Ironically, the first Lanza CD to make me sit up and take notice was the budget Camden release of You Do Something to Me in 1989. Although not perfect---some annoying "flutter" mars the climactic moment on "Che gelida manina" and continues into "O tu che in seno agli angeli"---it contained the best reproduction I'd ever heard of the "Song of India," and "Some Day" and "Beloved" sounded great too. It was then that I fully appreciated how crucial the role of the remastering engineer was in determining optimum sound quality.
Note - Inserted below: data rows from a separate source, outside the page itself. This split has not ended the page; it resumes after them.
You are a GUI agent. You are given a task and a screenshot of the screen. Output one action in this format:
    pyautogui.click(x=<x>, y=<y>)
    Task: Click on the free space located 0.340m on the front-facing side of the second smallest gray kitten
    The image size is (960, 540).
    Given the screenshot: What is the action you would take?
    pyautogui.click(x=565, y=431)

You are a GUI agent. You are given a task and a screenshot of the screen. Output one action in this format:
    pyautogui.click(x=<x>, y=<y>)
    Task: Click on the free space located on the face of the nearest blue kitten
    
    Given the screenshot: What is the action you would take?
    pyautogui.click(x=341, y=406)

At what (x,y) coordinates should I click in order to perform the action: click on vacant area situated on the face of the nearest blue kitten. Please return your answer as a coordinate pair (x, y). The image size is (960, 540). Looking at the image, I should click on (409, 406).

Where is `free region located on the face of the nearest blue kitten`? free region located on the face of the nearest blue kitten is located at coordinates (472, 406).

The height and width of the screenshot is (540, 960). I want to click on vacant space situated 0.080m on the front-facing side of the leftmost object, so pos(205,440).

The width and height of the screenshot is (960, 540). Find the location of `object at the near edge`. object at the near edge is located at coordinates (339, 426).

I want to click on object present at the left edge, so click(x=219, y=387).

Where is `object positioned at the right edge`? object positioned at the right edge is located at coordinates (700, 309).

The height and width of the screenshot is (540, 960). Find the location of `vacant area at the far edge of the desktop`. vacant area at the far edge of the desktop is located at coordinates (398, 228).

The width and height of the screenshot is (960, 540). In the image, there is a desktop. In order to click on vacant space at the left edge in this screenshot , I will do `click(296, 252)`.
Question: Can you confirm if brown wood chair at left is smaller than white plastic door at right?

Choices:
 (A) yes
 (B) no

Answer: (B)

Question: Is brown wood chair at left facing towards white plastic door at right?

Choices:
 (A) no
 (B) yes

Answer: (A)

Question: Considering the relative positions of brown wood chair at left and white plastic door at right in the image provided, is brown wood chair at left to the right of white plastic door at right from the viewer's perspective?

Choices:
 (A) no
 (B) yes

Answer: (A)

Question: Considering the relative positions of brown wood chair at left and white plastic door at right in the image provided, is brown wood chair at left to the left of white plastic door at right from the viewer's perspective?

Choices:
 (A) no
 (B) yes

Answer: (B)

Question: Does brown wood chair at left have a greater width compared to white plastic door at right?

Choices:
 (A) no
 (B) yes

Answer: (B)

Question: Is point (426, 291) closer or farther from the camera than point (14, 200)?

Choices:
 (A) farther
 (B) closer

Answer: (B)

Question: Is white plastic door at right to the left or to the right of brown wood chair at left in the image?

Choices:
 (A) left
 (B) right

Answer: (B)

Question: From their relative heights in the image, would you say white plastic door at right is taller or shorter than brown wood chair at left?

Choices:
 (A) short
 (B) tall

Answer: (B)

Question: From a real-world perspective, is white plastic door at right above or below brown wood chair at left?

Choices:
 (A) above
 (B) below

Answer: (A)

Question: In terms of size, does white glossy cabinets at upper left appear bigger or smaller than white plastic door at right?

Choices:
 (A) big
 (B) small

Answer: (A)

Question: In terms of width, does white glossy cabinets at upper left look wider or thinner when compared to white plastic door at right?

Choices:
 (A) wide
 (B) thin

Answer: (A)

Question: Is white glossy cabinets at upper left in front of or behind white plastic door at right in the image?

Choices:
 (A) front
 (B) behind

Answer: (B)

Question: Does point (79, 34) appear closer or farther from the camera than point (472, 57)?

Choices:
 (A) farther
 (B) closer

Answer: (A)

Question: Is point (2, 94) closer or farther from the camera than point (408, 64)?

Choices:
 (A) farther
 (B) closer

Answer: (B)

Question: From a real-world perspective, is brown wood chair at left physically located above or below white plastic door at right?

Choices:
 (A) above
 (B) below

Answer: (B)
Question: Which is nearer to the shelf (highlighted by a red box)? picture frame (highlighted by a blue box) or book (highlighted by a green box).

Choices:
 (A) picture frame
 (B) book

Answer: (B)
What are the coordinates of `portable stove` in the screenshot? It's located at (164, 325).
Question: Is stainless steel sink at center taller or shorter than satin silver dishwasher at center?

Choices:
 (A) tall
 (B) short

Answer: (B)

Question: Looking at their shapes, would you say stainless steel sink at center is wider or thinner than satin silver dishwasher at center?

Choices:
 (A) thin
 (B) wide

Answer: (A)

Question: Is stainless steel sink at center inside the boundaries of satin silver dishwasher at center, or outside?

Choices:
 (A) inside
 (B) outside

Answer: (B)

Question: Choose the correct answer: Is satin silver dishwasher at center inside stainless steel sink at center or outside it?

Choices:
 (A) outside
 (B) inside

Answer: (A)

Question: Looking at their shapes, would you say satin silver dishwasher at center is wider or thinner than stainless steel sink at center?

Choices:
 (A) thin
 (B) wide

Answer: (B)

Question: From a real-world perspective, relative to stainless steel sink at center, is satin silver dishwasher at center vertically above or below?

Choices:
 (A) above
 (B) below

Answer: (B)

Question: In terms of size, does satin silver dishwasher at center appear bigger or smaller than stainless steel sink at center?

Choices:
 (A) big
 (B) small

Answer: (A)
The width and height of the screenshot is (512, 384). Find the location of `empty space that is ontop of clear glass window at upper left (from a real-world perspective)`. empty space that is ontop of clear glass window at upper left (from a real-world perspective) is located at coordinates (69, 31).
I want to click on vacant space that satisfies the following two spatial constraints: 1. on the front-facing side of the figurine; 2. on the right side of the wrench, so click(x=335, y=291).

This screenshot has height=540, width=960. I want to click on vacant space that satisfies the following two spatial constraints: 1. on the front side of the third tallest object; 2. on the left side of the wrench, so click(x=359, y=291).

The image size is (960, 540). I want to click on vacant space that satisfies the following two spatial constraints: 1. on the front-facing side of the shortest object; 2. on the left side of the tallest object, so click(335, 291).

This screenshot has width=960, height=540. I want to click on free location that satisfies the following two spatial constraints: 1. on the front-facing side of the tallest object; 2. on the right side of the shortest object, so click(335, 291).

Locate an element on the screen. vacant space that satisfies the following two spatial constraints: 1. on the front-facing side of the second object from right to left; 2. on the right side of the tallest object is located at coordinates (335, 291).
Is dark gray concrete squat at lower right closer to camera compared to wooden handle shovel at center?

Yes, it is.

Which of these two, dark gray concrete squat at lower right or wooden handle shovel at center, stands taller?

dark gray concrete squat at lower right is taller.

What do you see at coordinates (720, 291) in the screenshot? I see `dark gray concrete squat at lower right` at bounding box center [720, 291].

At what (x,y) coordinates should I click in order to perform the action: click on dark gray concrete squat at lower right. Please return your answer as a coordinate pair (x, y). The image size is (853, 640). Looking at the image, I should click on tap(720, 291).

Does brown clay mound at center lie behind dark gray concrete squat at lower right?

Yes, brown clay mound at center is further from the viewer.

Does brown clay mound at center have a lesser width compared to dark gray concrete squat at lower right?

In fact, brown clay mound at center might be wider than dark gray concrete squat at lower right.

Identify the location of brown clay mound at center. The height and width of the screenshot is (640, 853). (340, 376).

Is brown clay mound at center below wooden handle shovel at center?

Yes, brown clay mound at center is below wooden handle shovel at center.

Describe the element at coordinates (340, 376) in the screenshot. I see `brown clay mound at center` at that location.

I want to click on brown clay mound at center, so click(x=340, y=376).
Things got better and more consistent for Lanza releases in the second half of the 1990s, with excellent sound on the Albert Hall reissue (Live from London), When Day Is Done and You'll Never Walk Alone, but there were major disappointments along the way---especially the Mario! Lanza At His Best CD in 1995.
But it's funny how people get used to the digital sound. I remember disagreeing with Lindsay Perigo about the remastering on the terribly uneven all-Coke Don't Forget Me CD, which came out in 1993. To my ears, the sound on this disc was hopelessly bright, stripping away all of Mario's resonance (to the point where even Amazon's own paid reviewer claimed on the product page that Lanza lacked a decent middle register!), but to Linz it was the perfect reproduction of "a fantasy voice."
We certainly all hear things differently....
Cheers,
Derek
P.S. I think you're right about the masters of some Lanza recordings having deteriorated. Off the top of my head, there are now annoying dropouts on two classic Lanza recordings---the 1949 "Che gelida manina" and the 1950 "E lucevan le stelle"---that were never present on any vinyl reproductions.